Measure Performance of Streaming Real-Time Audio Algorithms
This example presents a utility that can be used to analyze the timing performance of signal processing algorithms designed for real-time streaming applications.
Introduction
The ability to prototype an audio signal processing algorithm in real time using MATLAB depends primarily on its execution performance. Performance is affected by a number of factors, such as the algorithm's complexity, the sampling frequency and the input frame size. Ultimately, the algorithm must be fast enough to ensure it can always execute within the available time budget and not drop any frames. Frames are dropped whenever the audio input queue is overrun with new samples (not read fast enough) or the audio output queue is underrun (not written fast enough). Dropped frames result in undesirable artifacts in the output audio signal.
This example presents a utility to profile the execution performance of an audio signal processing algorithm within MATLAB and compare it to the available time budget.
Results in this example were obtained on a machine running an Intel (R) Xeon (R) CPU with a clock speed of 3.50 GHz, and 64 GB of RAM. Results vary depending on system specifications.
Measure Performance of a Notch Filter Application
In this example, you measure performance of an eighth-order notch filter, implemented using dsp.SOSFilter
.
helperAudioLoopTimerExample
defines and instantiates the variables used in the algorithm. The input is read from a file using a dsp.AudioFileReader
object, and then streamed through the notch filter in a processing loop.
audioexample.AudioLoopTimer is the utility object used to profile execution performance and display a summary of the results. The utility uses simple tic/toc commands to log the timing of different stages of the simulation. The initialization time (which is the time it takes to instantiate and set up variables and objects before the simulation loop begins) is measured using the ticInit
and tocInit
methods. The individual simulation loop times are measured using the ticLoop
and tocLoop
methods. After the simulation loop is done, a performance report is generated using the object's generateReport
method.
Execute helperAudioLoopTimerExample
to run the simulation and view the performance report:
helperAudioLoopTimerExample;
The performance report figure displays a histogram of the loop execution times in the top plot. The red line represents the maximum allowed loop execution time, or budget, above which samples will be dropped. The budget per simulation loop is equal to L/Fs, where L is the input frame size, and Fs is the sampling rate. In this example, L = 512, Fs = 44100 Hz, and the budget per loop is around 11.6 milliseconds. The performance report also displays the runtime of the individual simulation loops in the bottom plot. Again, the red line represents the allowed budget per loop.
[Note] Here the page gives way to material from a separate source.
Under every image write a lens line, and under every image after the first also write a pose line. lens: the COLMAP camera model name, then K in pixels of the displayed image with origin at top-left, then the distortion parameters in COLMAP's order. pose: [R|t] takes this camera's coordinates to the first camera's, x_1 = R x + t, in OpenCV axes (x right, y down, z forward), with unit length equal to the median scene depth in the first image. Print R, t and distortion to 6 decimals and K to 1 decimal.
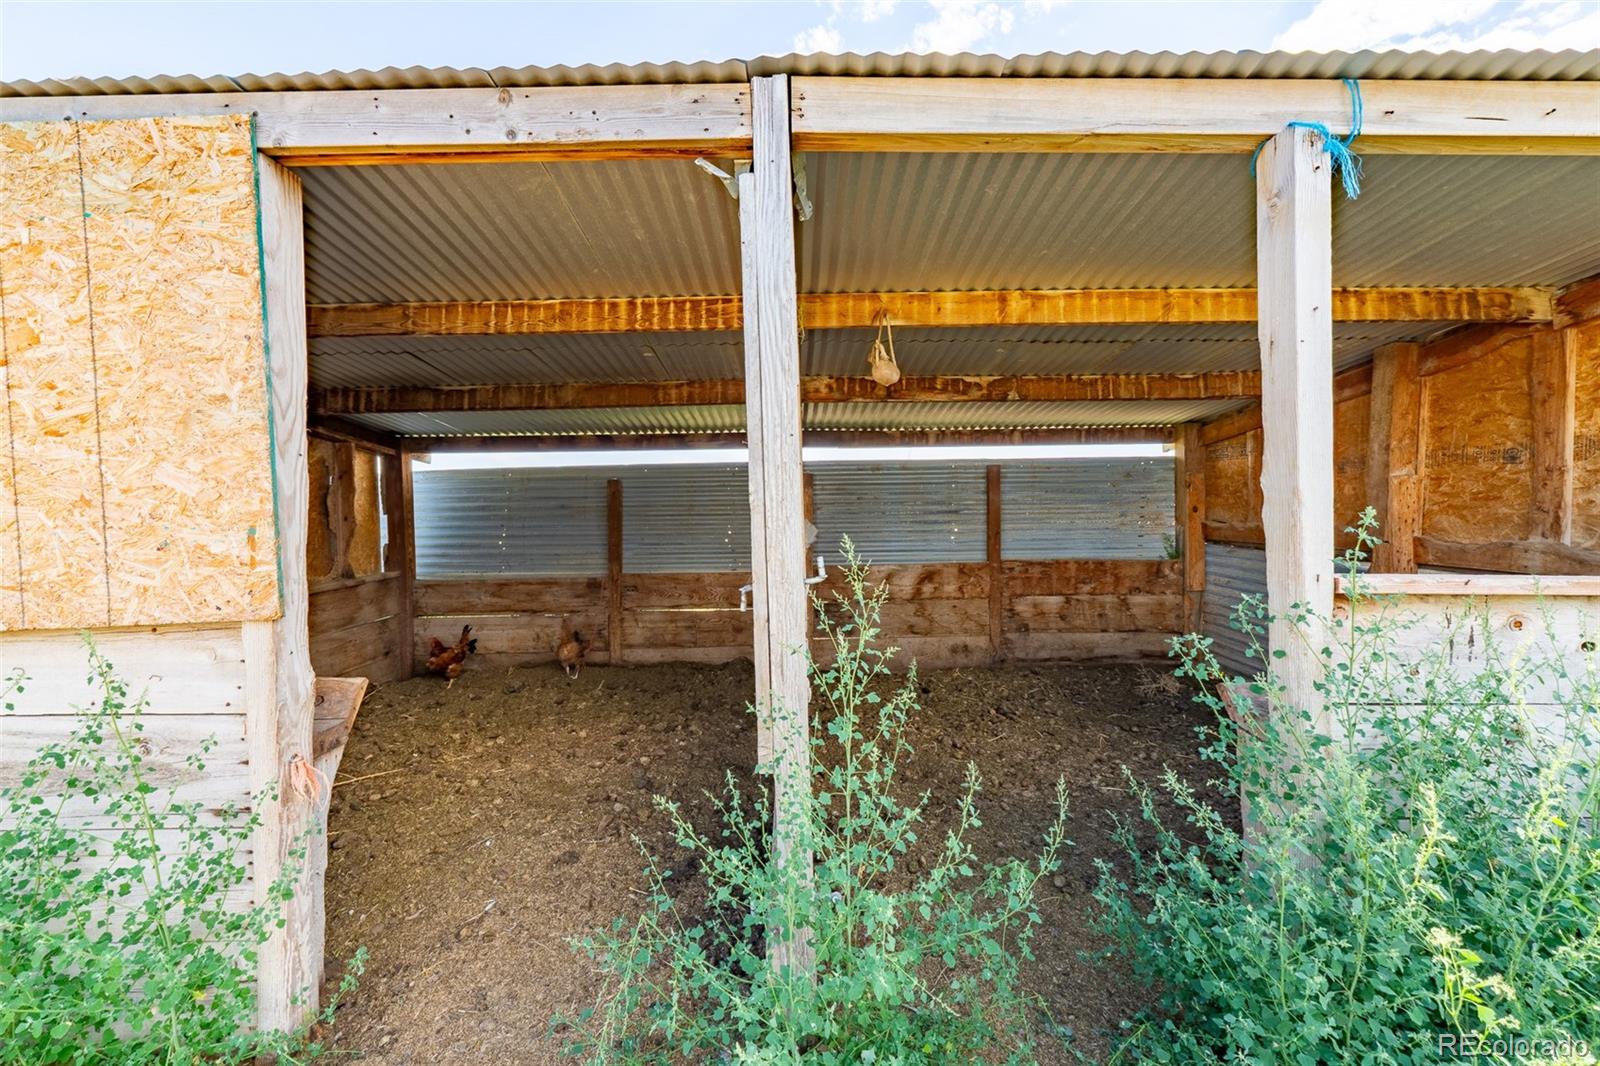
lens RADIAL K [[694.9, 0, 800.0], [0, 694.9, 533.0], [0, 0, 1]] dist [-0.014978, 0.000003]
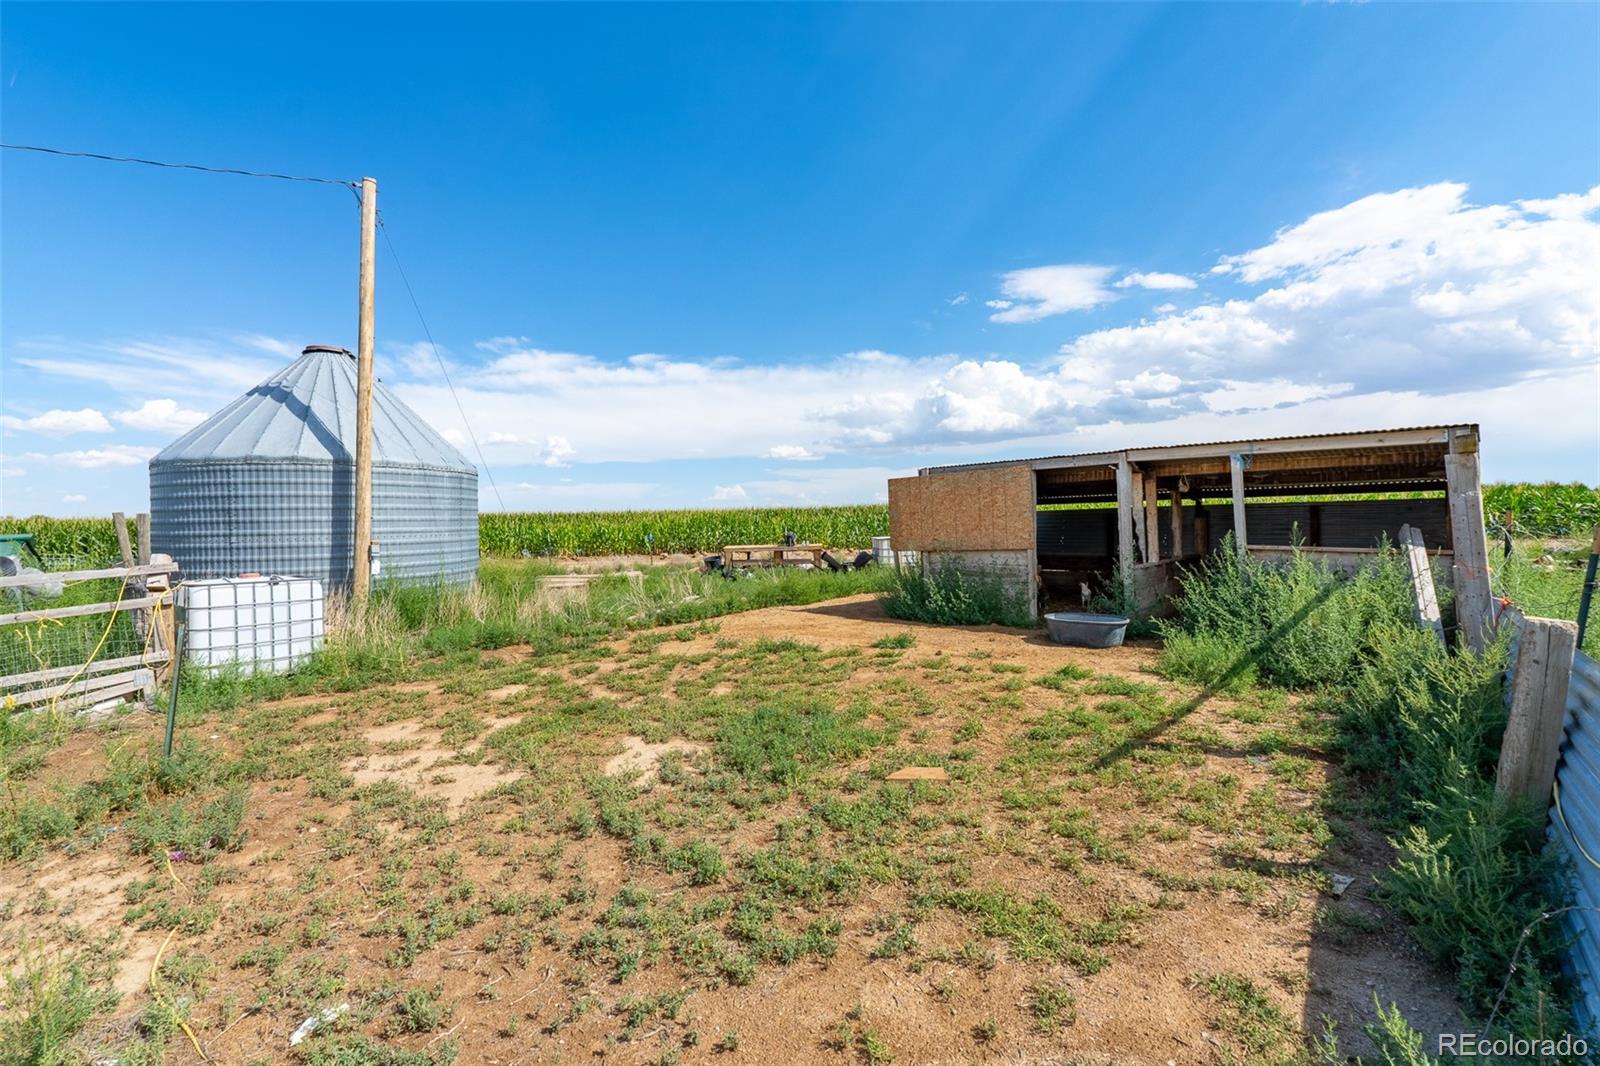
lens RADIAL K [[694.9, 0, 800.0], [0, 694.9, 533.0], [0, 0, 1]] dist [-0.014978, 0.000003]
pose [[0.745616, 0.009250, -0.666311, 1.668398], [-0.020809, 0.999739, -0.009407, 0.084917], [0.666051, 0.020879, 0.745614, -4.677122]]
Notice that although the median loop time is well within the budget, the maximum loop time exceeds the budget. From the bottom plot, it is evident that the budget is exceeded on the very first loop pass, and that subsequent loop runs are within the budget. The relative slow performance of the first simulation loop is due to the penalty incurred the first time you call the dsp.SOSFilter
and dsp.AudioFileReader
objects. The first call to the object triggers the execution of one-time tasks that do not depend on the inputs, such as hardware resource allocation and state initialization. This problem can be alleviated by executing one-time tasks before the simulation loop. You can perform the one-time tasks by calling the simulation objects in the initialization stage. Execute helperAudioLoopTimerExample(true)
to re-run the simulation with pre-loop setup enabled.
helperAudioLoopTimerExample(true);
All loop runs are now within the budget. Notice that the maximum and total loop times have been drastically reduced compared to the first performance report, at the expense of a higher initialization time.